Recipe: Bison Meatballs with an Asian flare

I am not an amazing cook, but I am a stellar soup maker. A few weeks ago, I figured I would treat Husband and myself to our favorite Veal Meatball Soup versioned from Alex Guarnaschelli’s recipe (NEXT IRON CHEF WINNER!).

So I traveled to Dillon’s and traversed the meat department for a pound of ground veal, but the butcher sadly informed me that Dillon’s had no veal that day.


I still wanted a fancy meat for a fancy meatball so I grabbed a pound of bison and headed home. (With my other groceries. And I also paid for them.

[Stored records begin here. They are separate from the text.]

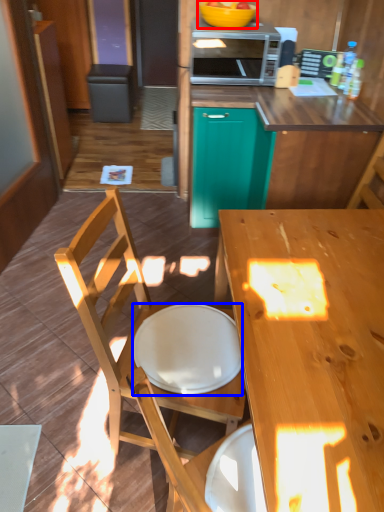
Question: Which object is closer to the camera taking this photo, bowl (highlighted by a red box) or plate (highlighted by a blue box)?

Choices:
 (A) bowl
 (B) plate

Answer: (B)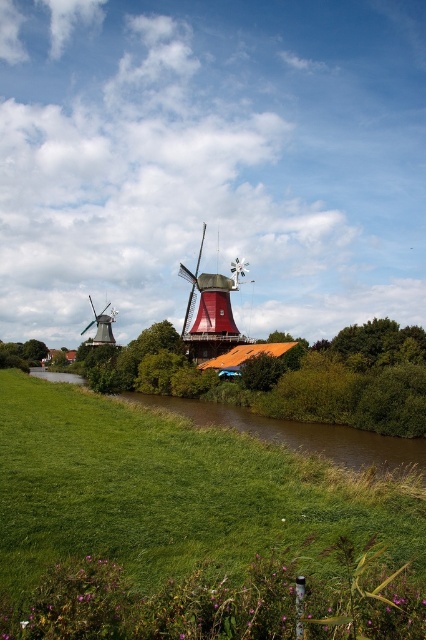
Who is taller, green grassy at center or matte red windmill at left?

matte red windmill at left

Is green grassy at center bigger than matte red windmill at left?

No.

The image size is (426, 640). I want to click on green grassy at center, so click(180, 528).

Who is lower down, red wood windmill at center or matte red windmill at left?

matte red windmill at left is below.

Who is higher up, red wood windmill at center or matte red windmill at left?

red wood windmill at center is above.

What do you see at coordinates (210, 310) in the screenshot?
I see `red wood windmill at center` at bounding box center [210, 310].

What are the coordinates of `red wood windmill at center` in the screenshot? It's located at (210, 310).

At what (x,y) coordinates should I click in order to perform the action: click on brown grassy river at center. Please return your answer as a coordinate pair (x, y). This screenshot has height=640, width=426. Looking at the image, I should click on (302, 435).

I promise I didn’t just walk out.)

Enter my non-soup making skills: Apparently, I am also pretty stellar at making bison meatballs with a little Asian kick.

Go me!

I did not believe that bison would react in the soup the same as veal, and I didn’t want to ruin expensive bison meat by tossing it in a pot it didn’t belong in.

I surfed the interwebz and found a recipe for bison meatballs. I didn’t want to serve my meatballs with spaghetti and marinara sauce because Husband hates both of those things, so I decided to serve it with stir-fried rice and peppers.

Asian flare.

Bison Meatballs

  • 1 pound ground bison meat
  • 1/2 cup bread crumbs
  • 2 eggs
  • 2 cloves of garlic, diced
  • 1/2 onion, minced
  • 1/4 cup grated parmesan cheese
  • 1 tsp. dried parsley flakes
  • 1 tsp. dried oregano
  • 1 tsp. soy sauce
  • 1 tsp. sesame oil
  • 1 tsp. salt
  • 1 tsp. ground black pepper
  • 1 tsp. cayenne pepper


Preheat your oven to 450 degrees. And prep a cast iron skillet for use.

Combine all ingredients except the bison, eggs, soy sauce and sesame oil in a large bowl. Add the remaining ingredients and gently combine. Do not over combine or the meat will get all chewy. Roll 6-7 large meatballs, about the size of a small fist, a place them in your cast iron.

Bake the meatballs in the cast iron skillet for about 30 minutes.

The original recipe asked to check and turn the meatballs after 20 minutes. After 20 minutes, my meatballs were done. I think it depends on your oven.

The meatballs were pretty tasty, and, while I won’t ever put marinara on expensive bison meat, I’m pretty excited to duplicate this recipe with some cow for a spaghetti and meatball dish of my own.

Bison Meatballs Recipe

Oh, and by the way, cast iron is probably the most amazing thing I’ve ever used to cook. INVEST in this stuff.